Inbedrijfstelling
6
Inbedrijfstelling
Er moet voldaan zijn aan de volgende eisen om de Master/Slave-bedrijfsmodus van het installatiesysteem in bedrijf te stellen:
1. Alle instellingen van de parameters zijn volledig ingevoerd voor alle systemen.
2. Het master-systeem is gedefinieerd.
3. De slave-systemen zijn gedefinieerd.
Voor de instelling van parameters, zie hoofdstuk 5.2 "Instellen van parameters in de besturing" op pagina 11.

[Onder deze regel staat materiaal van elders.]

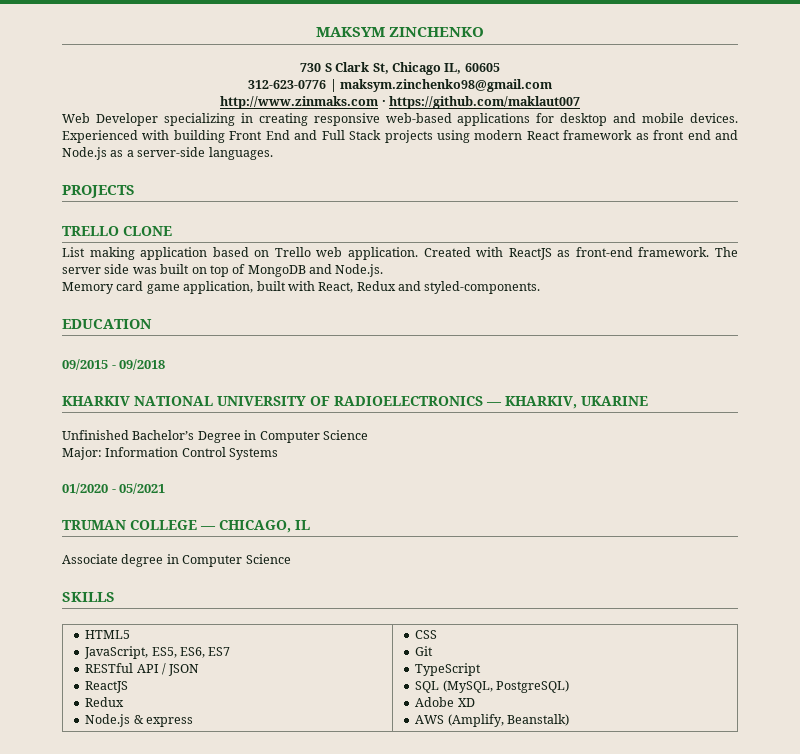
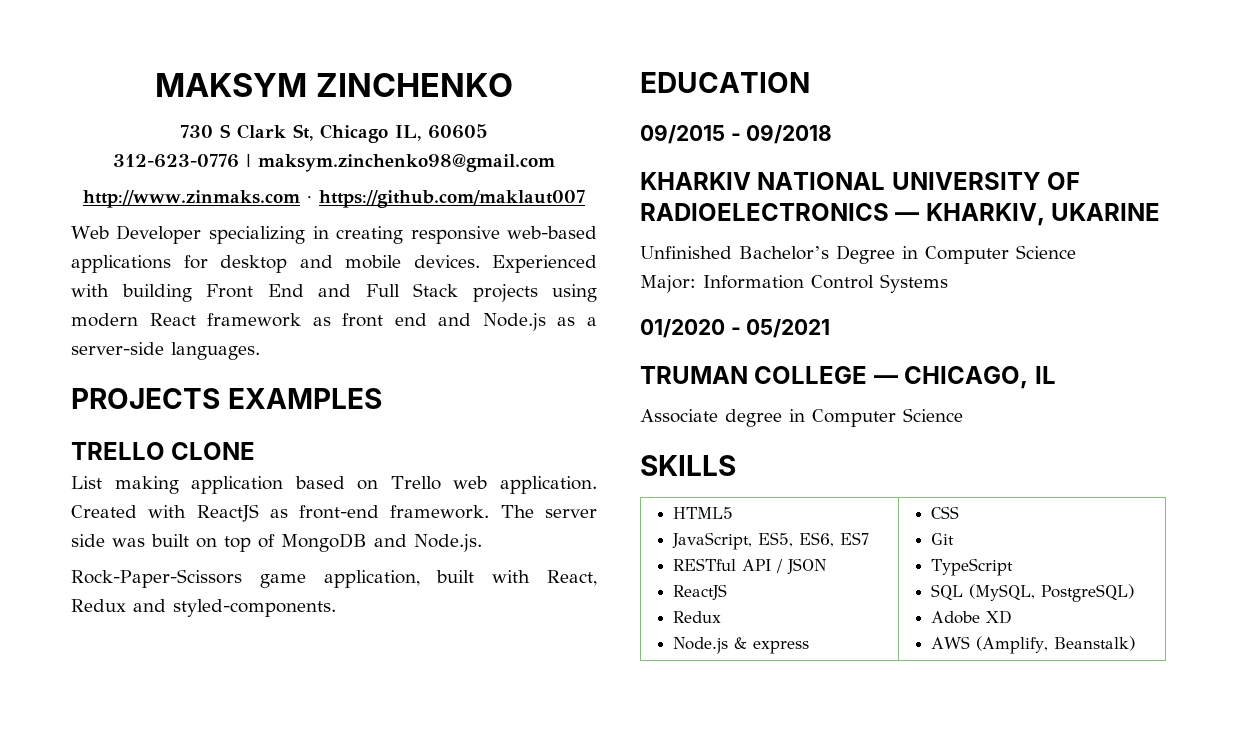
(135, 191) none -> [227,388,382,409] EXAMPLES
[62,281,144,294] Memory card -> [71,569,242,588] Rock-Paper-Scissors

Nadat alle parameters ingevoerd zijn, dient u het master-systeem en de slave-systemen op de automatische bedrijfsmodus te zetten:
•
Besturing Control Basic:
–
Druk op de knop "Auto" op het bedieningspaneel van de besturing.
•
Besturing Control Touch:
–
Druk op de knop "Auto" op het bedieningspaneel van de besturing.
7
Werking
Na de inbedrijfstelling van de Master/Slave-bedrijfsmodus voor het installatiesysteem stuurt het master-systeem uw huidige
niveauwaarde naar de slave-systemen. Het drukbehoud van de slave-systemen worden overgedragen aan de besturing van het
mastersysteem.
Opmerking!
Variomaten zijn alleen actief met de slave-functie wanneer het drukbehoud in bedrijf is. Als een Variomat een ontgassing
uitvoert, is de slave-functie geblokkeerd tijdens het ontgassingscyclus.